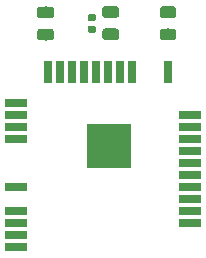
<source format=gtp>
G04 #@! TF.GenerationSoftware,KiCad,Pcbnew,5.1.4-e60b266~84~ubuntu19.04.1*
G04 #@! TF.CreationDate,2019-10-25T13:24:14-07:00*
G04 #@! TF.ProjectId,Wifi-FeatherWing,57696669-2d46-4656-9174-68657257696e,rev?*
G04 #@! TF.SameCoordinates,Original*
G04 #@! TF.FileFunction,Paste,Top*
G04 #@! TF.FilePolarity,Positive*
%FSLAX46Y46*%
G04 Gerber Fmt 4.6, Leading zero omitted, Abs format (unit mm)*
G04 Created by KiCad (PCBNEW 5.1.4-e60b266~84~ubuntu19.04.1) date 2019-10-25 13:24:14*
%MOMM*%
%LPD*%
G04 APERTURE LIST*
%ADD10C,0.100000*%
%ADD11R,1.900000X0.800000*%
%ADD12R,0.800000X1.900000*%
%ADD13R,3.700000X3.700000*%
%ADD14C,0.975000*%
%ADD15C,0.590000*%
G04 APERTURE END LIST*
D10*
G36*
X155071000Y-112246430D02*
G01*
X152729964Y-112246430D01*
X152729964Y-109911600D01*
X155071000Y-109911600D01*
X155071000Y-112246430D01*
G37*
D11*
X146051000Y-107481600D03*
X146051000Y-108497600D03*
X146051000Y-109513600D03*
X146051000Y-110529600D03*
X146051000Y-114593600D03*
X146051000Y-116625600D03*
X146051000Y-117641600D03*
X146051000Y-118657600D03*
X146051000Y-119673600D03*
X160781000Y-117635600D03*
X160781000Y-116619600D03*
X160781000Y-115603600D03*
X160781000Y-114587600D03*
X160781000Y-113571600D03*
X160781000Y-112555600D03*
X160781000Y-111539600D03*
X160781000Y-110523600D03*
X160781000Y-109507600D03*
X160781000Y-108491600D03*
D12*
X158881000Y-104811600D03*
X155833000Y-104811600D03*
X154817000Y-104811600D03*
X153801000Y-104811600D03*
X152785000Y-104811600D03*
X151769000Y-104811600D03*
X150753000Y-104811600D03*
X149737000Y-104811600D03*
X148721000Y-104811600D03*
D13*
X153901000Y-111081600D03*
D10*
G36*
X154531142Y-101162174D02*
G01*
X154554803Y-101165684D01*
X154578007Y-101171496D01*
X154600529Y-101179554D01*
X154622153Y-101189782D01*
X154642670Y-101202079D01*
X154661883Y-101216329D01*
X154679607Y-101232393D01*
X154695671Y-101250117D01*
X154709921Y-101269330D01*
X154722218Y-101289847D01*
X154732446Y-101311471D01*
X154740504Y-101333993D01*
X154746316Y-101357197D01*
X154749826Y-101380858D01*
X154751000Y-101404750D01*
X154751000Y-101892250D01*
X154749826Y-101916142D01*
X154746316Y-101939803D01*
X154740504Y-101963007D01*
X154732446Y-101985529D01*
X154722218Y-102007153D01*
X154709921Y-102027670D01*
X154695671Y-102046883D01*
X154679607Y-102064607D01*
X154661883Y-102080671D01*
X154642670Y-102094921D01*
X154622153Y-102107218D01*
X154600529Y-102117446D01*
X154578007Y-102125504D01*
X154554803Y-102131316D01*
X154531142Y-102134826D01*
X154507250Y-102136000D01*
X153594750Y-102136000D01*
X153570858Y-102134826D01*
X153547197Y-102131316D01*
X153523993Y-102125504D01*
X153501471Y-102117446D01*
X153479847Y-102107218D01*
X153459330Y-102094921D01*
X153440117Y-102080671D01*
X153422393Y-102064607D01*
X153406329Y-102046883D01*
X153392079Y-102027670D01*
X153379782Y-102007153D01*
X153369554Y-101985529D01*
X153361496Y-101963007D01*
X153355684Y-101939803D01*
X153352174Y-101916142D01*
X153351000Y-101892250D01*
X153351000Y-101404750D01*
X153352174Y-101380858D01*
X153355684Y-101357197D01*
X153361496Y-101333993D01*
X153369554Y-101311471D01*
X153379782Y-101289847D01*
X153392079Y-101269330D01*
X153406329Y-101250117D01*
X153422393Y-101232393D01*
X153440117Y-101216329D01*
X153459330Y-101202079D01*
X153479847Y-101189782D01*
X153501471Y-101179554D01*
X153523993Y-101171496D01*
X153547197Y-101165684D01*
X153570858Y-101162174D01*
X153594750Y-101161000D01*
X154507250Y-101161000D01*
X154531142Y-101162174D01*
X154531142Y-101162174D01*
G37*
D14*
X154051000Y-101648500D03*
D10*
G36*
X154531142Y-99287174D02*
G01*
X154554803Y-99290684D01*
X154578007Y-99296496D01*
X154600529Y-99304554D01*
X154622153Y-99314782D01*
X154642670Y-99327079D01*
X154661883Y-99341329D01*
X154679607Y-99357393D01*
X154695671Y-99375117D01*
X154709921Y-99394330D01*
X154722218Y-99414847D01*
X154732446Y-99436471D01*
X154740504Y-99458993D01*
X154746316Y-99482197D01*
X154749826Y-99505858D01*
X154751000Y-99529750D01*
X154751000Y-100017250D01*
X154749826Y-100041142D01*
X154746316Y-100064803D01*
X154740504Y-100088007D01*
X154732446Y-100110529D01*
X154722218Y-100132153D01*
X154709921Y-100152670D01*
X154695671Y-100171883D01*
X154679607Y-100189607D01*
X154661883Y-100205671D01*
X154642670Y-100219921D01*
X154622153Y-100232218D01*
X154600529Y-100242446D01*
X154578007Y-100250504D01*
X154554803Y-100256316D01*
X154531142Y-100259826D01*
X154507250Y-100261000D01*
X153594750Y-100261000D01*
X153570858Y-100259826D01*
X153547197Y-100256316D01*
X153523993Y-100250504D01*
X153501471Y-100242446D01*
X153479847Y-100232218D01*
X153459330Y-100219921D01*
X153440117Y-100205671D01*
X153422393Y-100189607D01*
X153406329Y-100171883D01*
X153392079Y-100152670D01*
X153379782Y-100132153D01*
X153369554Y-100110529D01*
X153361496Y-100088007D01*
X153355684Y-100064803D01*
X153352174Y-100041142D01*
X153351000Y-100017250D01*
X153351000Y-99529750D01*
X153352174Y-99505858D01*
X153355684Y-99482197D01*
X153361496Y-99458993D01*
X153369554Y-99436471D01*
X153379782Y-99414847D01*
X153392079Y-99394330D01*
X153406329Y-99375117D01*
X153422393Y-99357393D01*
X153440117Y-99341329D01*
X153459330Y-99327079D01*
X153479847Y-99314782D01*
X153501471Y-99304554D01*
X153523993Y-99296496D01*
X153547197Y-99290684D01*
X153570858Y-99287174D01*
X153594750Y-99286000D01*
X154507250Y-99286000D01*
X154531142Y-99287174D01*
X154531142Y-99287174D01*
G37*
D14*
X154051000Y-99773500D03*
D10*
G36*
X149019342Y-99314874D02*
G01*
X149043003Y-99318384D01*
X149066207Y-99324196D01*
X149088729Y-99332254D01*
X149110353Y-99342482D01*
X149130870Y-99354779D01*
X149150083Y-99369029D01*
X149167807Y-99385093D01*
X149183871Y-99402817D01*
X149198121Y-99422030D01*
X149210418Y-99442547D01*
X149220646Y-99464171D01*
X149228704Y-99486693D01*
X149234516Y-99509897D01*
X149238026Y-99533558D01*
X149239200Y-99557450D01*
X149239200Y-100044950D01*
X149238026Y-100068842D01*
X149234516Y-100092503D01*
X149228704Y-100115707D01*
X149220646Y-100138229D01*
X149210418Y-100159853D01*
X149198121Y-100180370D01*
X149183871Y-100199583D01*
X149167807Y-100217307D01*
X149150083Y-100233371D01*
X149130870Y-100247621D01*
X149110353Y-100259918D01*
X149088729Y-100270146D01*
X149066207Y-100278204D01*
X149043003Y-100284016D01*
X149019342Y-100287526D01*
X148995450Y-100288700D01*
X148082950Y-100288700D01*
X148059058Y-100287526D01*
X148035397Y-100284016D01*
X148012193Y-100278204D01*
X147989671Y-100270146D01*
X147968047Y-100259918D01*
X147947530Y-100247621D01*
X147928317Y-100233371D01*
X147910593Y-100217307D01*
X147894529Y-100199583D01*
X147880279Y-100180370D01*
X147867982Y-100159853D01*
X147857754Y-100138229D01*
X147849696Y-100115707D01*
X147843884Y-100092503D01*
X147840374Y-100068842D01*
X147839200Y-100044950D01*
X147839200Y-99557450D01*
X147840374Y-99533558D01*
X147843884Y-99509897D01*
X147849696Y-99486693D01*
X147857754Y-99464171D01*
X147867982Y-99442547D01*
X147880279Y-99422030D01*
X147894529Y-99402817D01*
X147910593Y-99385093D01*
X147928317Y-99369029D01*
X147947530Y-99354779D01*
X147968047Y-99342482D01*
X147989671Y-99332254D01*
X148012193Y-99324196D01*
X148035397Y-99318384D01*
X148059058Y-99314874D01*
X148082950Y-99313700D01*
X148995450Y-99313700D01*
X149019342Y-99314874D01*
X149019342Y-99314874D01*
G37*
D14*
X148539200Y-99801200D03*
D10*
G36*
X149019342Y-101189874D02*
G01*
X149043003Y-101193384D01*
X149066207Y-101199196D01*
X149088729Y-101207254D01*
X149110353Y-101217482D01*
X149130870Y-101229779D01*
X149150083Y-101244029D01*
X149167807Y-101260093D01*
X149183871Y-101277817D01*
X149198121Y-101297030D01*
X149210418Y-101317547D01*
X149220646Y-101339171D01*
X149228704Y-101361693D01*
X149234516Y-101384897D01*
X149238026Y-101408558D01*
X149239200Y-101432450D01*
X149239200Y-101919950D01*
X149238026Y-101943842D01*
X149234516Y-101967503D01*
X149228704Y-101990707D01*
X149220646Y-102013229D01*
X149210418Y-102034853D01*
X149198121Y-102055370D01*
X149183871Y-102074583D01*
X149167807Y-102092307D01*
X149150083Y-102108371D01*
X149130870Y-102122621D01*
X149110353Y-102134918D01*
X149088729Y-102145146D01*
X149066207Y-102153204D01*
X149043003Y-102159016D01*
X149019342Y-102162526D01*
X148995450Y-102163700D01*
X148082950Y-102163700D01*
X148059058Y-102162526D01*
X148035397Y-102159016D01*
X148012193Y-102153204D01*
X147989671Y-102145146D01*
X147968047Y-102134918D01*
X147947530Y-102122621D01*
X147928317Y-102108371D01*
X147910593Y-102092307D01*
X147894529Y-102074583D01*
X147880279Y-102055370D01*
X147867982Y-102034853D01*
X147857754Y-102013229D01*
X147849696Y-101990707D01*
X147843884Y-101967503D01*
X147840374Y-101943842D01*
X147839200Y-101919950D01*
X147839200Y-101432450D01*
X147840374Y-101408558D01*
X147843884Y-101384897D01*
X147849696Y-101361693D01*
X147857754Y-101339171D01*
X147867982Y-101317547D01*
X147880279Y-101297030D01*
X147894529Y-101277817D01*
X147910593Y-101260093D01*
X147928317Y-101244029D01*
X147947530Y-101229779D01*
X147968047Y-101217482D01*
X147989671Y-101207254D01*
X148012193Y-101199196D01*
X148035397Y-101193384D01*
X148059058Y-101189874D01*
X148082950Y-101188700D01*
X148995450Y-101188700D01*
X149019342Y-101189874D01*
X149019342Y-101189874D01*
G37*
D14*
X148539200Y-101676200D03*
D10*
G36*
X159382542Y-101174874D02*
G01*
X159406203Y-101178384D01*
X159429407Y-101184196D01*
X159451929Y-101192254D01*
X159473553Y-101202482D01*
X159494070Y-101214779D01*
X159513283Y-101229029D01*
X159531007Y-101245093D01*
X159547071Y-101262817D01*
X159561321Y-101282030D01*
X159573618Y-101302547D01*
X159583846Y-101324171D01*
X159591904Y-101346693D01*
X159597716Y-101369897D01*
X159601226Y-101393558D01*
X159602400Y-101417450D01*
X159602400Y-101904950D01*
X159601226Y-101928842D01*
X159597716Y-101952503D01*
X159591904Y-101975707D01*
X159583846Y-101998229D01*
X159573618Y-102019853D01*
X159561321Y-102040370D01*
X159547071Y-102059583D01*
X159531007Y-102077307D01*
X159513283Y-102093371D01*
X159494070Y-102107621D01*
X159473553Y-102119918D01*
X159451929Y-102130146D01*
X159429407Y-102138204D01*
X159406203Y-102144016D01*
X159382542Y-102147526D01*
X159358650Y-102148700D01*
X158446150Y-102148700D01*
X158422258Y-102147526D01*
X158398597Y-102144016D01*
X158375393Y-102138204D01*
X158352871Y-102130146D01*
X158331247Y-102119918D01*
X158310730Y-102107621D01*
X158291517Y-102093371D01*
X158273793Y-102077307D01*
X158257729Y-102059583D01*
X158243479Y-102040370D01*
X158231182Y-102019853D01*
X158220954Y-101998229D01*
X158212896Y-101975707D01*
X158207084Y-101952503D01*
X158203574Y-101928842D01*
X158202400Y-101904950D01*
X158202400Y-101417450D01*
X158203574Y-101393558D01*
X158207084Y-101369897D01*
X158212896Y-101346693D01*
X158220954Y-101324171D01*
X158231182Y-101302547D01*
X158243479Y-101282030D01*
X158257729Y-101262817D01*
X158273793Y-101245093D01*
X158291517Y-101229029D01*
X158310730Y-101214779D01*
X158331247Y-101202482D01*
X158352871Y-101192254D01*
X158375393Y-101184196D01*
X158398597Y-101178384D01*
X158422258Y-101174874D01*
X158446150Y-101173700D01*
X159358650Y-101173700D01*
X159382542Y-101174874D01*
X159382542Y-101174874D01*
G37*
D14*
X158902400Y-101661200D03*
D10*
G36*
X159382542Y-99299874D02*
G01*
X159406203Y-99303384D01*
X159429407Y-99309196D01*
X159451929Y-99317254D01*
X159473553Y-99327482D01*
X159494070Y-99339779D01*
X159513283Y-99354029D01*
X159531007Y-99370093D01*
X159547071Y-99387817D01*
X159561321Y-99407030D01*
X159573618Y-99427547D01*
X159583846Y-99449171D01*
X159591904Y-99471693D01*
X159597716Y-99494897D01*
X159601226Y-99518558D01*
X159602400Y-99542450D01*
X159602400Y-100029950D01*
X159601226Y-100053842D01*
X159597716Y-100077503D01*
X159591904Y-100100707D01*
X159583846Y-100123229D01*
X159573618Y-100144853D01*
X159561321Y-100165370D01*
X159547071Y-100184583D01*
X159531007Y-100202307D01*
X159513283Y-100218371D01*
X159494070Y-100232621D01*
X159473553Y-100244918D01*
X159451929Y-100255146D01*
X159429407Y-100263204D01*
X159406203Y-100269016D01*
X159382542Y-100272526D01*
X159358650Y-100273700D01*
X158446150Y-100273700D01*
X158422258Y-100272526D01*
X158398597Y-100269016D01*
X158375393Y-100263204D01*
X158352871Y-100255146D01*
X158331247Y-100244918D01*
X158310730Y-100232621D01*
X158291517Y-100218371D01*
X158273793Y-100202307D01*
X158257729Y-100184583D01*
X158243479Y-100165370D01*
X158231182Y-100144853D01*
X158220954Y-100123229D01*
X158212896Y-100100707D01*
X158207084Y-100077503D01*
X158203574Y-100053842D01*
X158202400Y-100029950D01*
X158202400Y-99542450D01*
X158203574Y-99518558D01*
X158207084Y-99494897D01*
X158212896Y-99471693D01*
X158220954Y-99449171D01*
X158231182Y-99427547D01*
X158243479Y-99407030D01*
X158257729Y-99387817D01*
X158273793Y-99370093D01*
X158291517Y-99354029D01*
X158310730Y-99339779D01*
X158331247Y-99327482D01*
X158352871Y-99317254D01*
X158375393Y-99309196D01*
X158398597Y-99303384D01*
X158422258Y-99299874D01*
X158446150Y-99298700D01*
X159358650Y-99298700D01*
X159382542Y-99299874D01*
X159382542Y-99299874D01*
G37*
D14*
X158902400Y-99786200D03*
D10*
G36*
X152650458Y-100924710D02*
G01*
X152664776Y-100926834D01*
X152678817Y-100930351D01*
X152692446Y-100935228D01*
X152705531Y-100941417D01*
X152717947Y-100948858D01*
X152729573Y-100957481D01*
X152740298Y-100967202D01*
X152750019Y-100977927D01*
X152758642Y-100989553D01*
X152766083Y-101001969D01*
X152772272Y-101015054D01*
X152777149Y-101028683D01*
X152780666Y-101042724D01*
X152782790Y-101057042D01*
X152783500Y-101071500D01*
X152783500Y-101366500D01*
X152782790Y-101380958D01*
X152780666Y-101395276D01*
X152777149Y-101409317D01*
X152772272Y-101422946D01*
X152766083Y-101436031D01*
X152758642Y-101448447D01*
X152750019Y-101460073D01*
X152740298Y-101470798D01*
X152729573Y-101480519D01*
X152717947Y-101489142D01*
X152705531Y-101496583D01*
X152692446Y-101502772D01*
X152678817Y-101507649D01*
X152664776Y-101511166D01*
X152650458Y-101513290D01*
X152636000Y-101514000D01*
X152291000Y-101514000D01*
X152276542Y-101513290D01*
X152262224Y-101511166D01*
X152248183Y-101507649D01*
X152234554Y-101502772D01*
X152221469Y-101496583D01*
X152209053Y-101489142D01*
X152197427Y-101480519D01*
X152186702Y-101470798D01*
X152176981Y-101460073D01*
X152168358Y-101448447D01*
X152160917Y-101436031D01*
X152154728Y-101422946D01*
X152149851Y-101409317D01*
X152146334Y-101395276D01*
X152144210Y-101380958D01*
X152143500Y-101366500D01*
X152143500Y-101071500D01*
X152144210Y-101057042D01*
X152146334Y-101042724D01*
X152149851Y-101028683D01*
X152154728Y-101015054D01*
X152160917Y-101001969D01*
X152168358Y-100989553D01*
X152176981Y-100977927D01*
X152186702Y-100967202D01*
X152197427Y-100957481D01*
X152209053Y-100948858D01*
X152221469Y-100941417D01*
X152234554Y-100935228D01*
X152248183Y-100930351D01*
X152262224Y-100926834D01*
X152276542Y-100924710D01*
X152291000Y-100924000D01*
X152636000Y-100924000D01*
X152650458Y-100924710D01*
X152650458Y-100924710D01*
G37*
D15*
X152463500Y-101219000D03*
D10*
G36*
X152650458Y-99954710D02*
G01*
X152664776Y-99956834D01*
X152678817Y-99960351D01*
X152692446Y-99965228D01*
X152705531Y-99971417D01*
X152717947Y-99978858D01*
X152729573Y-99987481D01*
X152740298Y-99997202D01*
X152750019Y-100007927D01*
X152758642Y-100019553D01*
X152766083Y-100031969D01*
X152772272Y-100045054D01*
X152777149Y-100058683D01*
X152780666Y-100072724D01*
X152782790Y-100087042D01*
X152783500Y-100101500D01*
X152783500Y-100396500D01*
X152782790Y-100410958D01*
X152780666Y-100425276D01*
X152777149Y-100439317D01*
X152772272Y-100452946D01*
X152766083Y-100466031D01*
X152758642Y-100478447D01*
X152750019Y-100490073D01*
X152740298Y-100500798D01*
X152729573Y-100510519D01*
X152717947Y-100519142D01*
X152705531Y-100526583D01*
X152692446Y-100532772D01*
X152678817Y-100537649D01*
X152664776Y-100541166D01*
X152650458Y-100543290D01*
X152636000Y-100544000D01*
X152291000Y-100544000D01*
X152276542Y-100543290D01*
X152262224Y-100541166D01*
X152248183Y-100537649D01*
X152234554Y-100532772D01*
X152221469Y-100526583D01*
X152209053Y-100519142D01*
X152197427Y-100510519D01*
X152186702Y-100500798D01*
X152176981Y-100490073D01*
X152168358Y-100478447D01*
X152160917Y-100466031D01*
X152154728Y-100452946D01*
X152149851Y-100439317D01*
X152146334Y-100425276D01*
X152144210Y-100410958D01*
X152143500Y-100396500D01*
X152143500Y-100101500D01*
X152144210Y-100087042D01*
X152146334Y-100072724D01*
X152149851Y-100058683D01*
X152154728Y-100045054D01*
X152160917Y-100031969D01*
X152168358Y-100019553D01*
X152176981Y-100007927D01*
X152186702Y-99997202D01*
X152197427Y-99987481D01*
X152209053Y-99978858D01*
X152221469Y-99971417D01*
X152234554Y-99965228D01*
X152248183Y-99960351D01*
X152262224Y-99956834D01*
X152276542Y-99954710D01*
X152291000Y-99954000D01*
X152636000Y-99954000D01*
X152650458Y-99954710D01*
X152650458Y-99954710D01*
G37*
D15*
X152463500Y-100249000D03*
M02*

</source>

What is being asked
Repeat, word for word and with no pictures, only the lines running from the beginning of the data to the line that contains "G04 #@! TF.SameCoordinates,Original*".

Reply to the task
<source format=gtp>
G04 #@! TF.GenerationSoftware,KiCad,Pcbnew,5.1.4-e60b266~84~ubuntu19.04.1*
G04 #@! TF.CreationDate,2019-10-25T13:24:14-07:00*
G04 #@! TF.ProjectId,Wifi-FeatherWing,57696669-2d46-4656-9174-68657257696e,rev?*
G04 #@! TF.SameCoordinates,Original*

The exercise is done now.